→ Problem to work on
Restate the data below word for word, and let no image into your version.

(Source data)
# # #

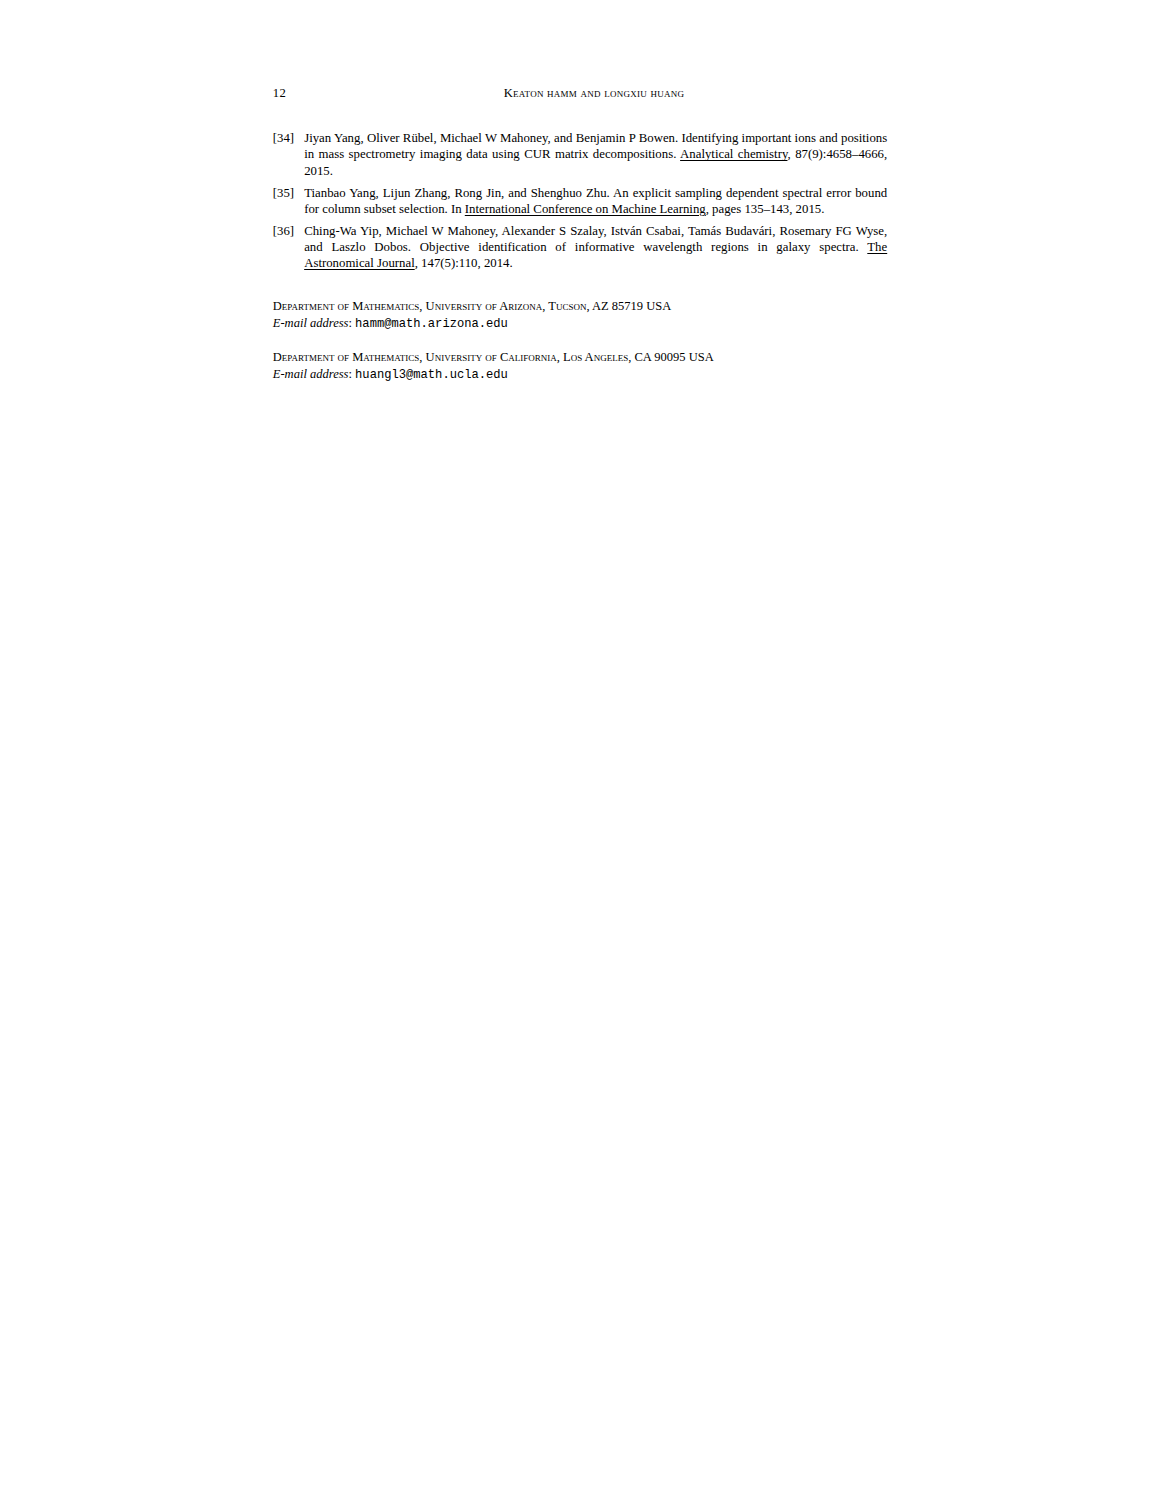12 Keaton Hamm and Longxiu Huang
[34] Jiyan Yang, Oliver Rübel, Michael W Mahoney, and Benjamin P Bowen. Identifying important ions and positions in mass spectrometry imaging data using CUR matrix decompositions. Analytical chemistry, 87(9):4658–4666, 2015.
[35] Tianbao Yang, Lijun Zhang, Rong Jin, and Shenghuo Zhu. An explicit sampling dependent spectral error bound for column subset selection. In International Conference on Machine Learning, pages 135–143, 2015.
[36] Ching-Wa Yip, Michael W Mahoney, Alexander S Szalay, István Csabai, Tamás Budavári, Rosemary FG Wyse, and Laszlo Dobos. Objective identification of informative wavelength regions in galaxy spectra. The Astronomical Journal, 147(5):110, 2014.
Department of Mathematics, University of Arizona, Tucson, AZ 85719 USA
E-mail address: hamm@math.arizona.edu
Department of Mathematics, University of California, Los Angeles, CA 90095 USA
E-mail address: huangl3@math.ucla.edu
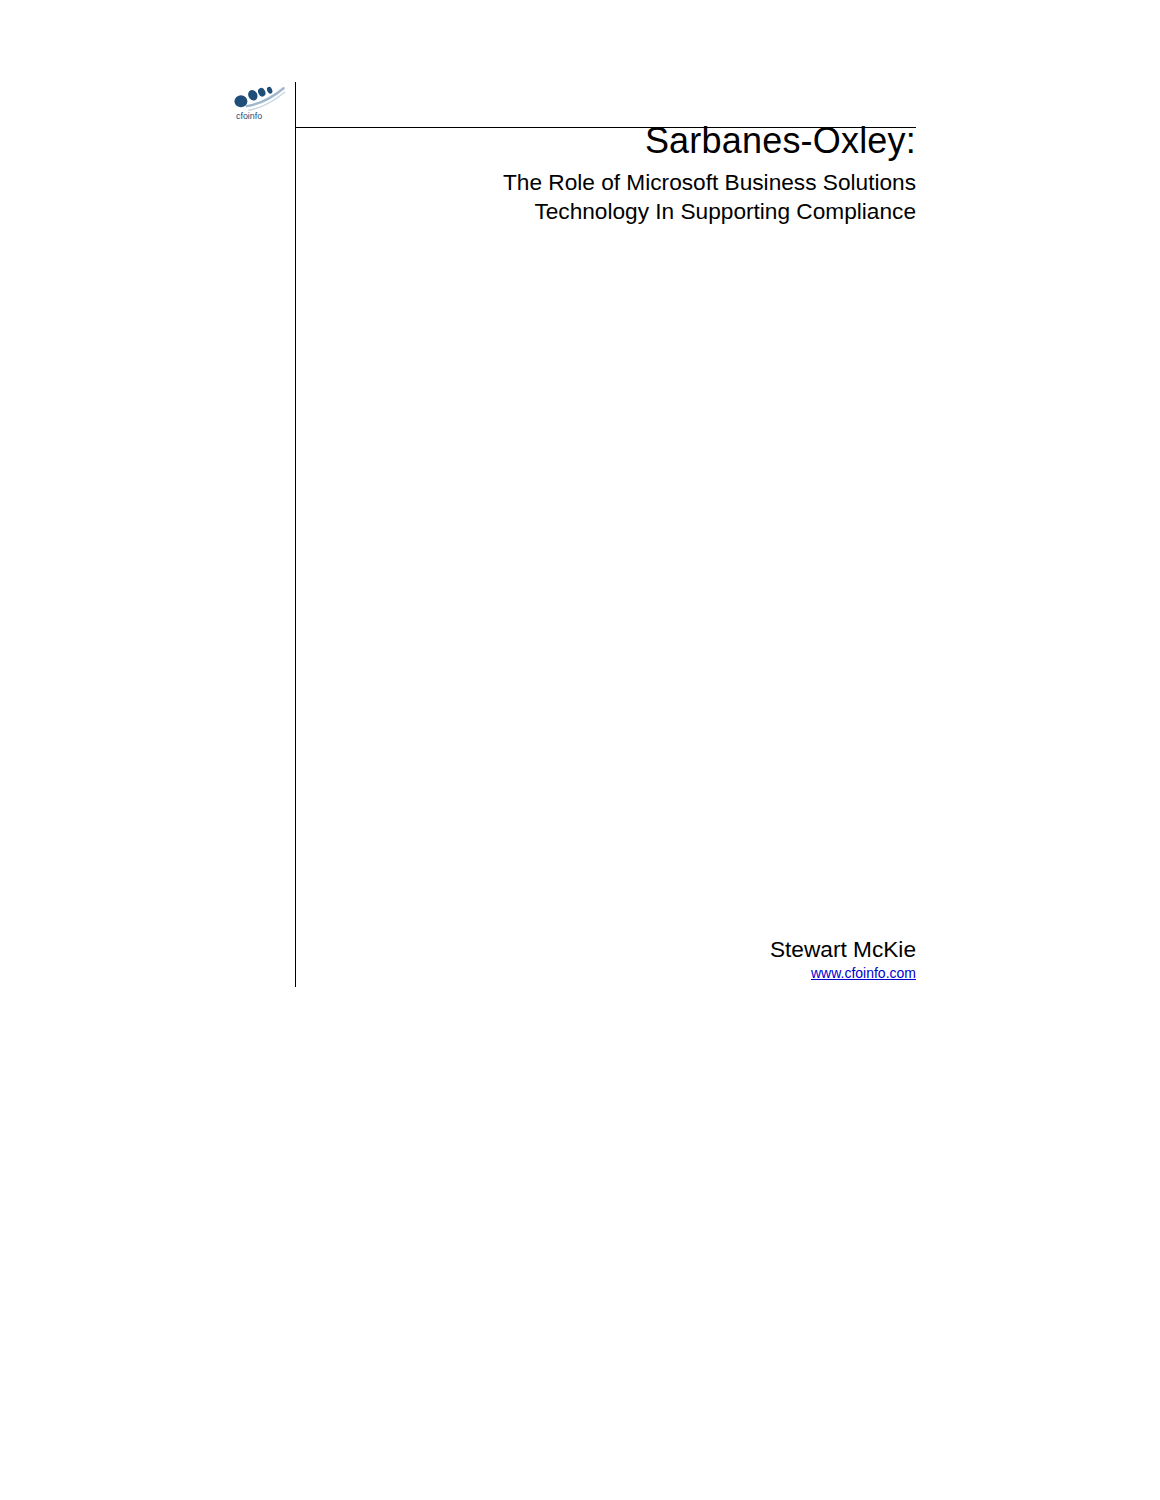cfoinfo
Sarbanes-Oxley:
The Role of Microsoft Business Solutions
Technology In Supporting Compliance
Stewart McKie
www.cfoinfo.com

# # #

→ Task answer
12 Keaton Hamm and Longxiu Huang
[34] Jiyan Yang, Oliver Rübel, Michael W Mahoney, and Benjamin P Bowen. Identifying important ions and positions in mass spectrometry imaging data using CUR matrix decompositions. Analytical chemistry, 87(9):4658–4666, 2015.
[35] Tianbao Yang, Lijun Zhang, Rong Jin, and Shenghuo Zhu. An explicit sampling dependent spectral error bound for column subset selection. In International Conference on Machine Learning, pages 135–143, 2015.
[36] Ching-Wa Yip, Michael W Mahoney, Alexander S Szalay, István Csabai, Tamás Budavári, Rosemary FG Wyse, and Laszlo Dobos. Objective identification of informative wavelength regions in galaxy spectra. The Astronomical Journal, 147(5):110, 2014.
Department of Mathematics, University of Arizona, Tucson, AZ 85719 USA
E-mail address: hamm@math.arizona.edu
Department of Mathematics, University of California, Los Angeles, CA 90095 USA
E-mail address: huangl3@math.ucla.edu
cfoinfo
Sarbanes-Oxley:
The Role of Microsoft Business Solutions
Technology In Supporting Compliance
Stewart McKie
www.cfoinfo.com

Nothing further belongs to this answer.